Net	3D perspective projection with 2 different rotations

Symmetry

In 5-dimensions, some uniform 5-polytopes have 3-3 duoprism vertex figures, some with unequal edge-lengths and therefore lower symmetry:

Symmetry	[[3,2,3]], order 72	[3,2], order 12
Coxeter diagram
Schlegel diagram
Name	t2α5	t03α5	t03γ5	t03β5

The birectified 16-cell honeycomb also has a 3-3 duoprism vertex figure. There are three constructions for the honeycomb with two lower symmetries.

Symmetry	[3,2,3], order 36	[3,2], order 12	[3], order 6
Coxeter diagram
Skew orthogonal projection

Related complex polygons

The regular complex polytope ₃{4}₂, , in [math]\displaystyle{ \mathbb{C}^2 }[/math] has a real representation as a 3-3 duoprism in 4-dimensional space. ₃{4}₂ has 9 vertices, and 6 3-edges. Its symmetry is ₃[4]₂, order 18. It also has a lower symmetry construction, , or ₃{}×₃{}, with symmetry ₃[2]₃, order 9. This is the symmetry if the red and blue 3-edges are considered distinct.^[2]

Perspective projection

Orthogonal projection with coinciding central vertices

Orthogonal projection, offset view to avoid overlapping elements.

Related polytopes

3-3 duopyramid

3-3 duopyramid
Type	Uniform dual duopyramid
Schläfli symbol	{3}+{3} = 2{3}
Coxeter diagram
Cells	9 tetragonal disphenoids
Faces	18 isosceles triangles
Edges	15 (9+6)
Vertices	6 (3+3)
Symmetry	[[3,2,3]] = [6,2+,6], order 72
Dual	3-3 duoprism
Properties	convex, vertex-uniform, facet-transitive

The dual of a 3-3 duoprism is called a 3-3 duopyramid or triangular duopyramid. It has 9 tetragonal disphenoid cells, 18 triangular faces, 15 edges, and 6 vertices.
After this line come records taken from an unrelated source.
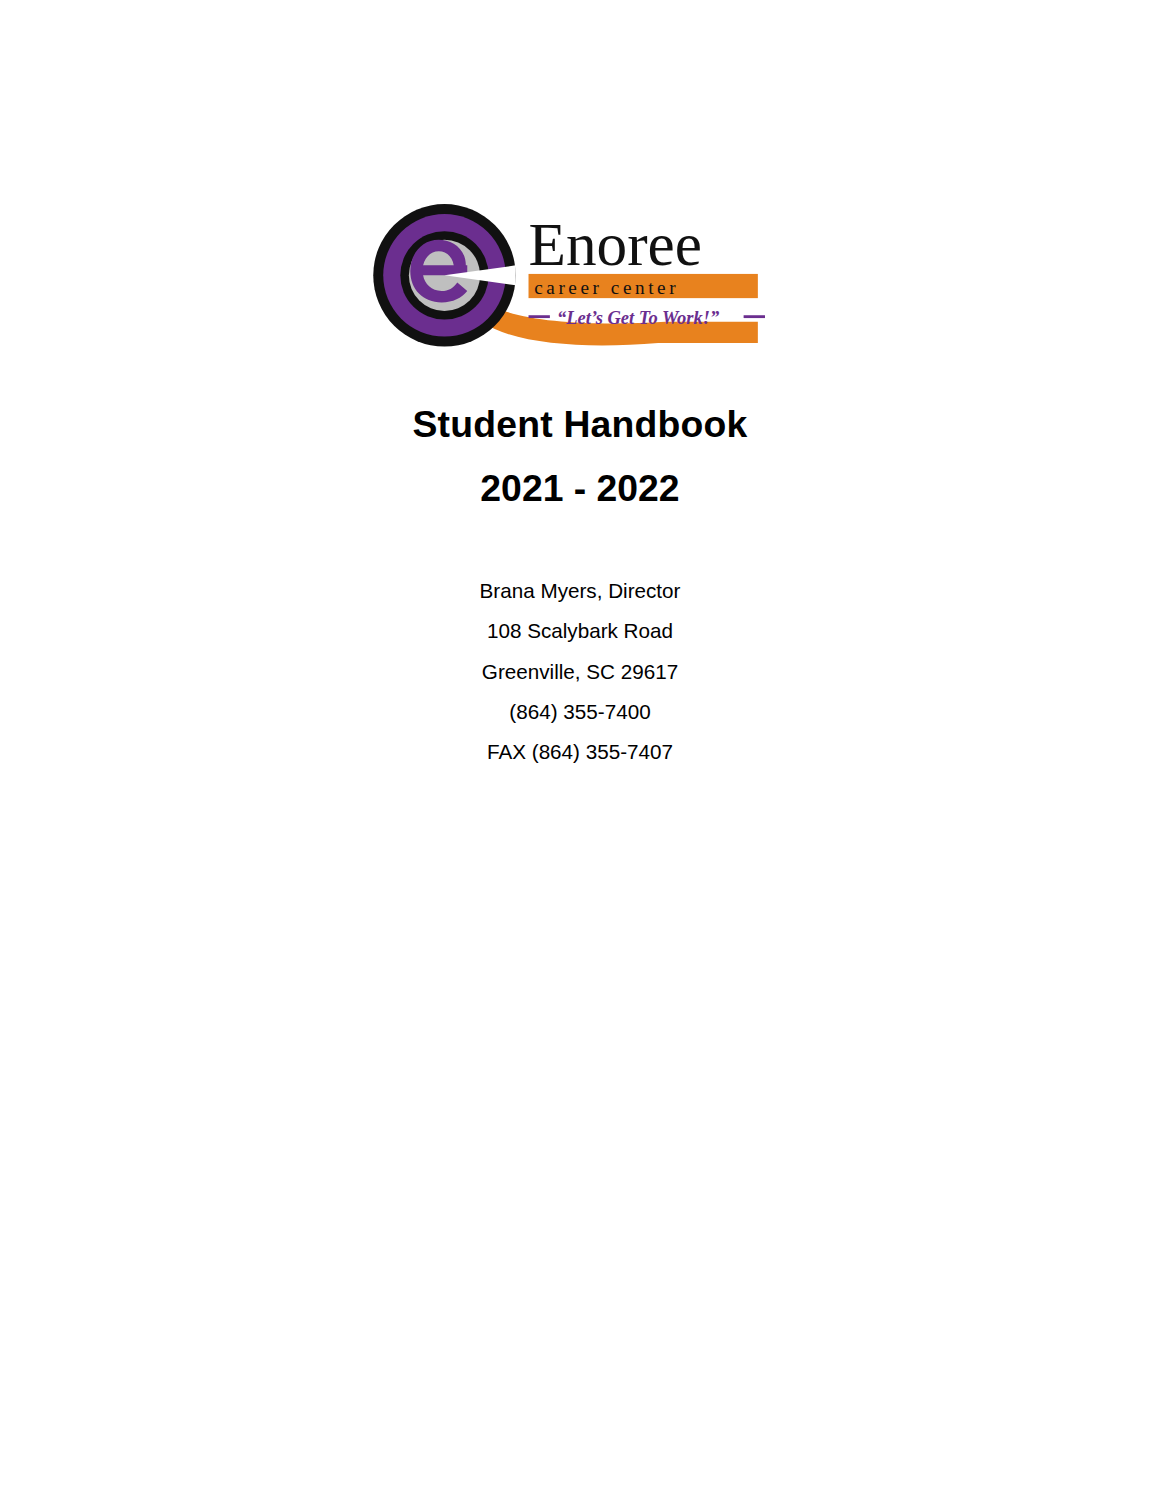Enoree career center “Let’s Get To Work!”
Student Handbook
2021 - 2022
Brana Myers, Director
108 Scalybark Road
Greenville, SC 29617
(864) 355-7400
FAX (864) 355-7407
It can be seen in orthogonal projection as a 6-gon circle of vertices, and edges connecting all pairs, just like a 5-simplex seen in projection.

orthogonal projection

Related complex polygon

The regular complex polygon ₂{4}₃, also ₃{ }+₃{ } has 6 vertices in [math]\displaystyle{ \mathbb{C}^2 }[/math] with a real representation in [math]\displaystyle{ \mathbb{R}^4 }[/math] matching the same vertex arrangement of the 3-3 duopyramid. It has 9 2-edges corresponding to the connecting edges of the 3-3 duopyramid, while the 6 edges connecting the two triangles are not included. It can be seen in a hexagonal projection with 3 sets of colored edges. This arrangement of vertices and edges makes a complete bipartite graph with each vertex from one triangle is connected to every vertex on the other. It is also called a Thomsen graph or 4-cage.^[3]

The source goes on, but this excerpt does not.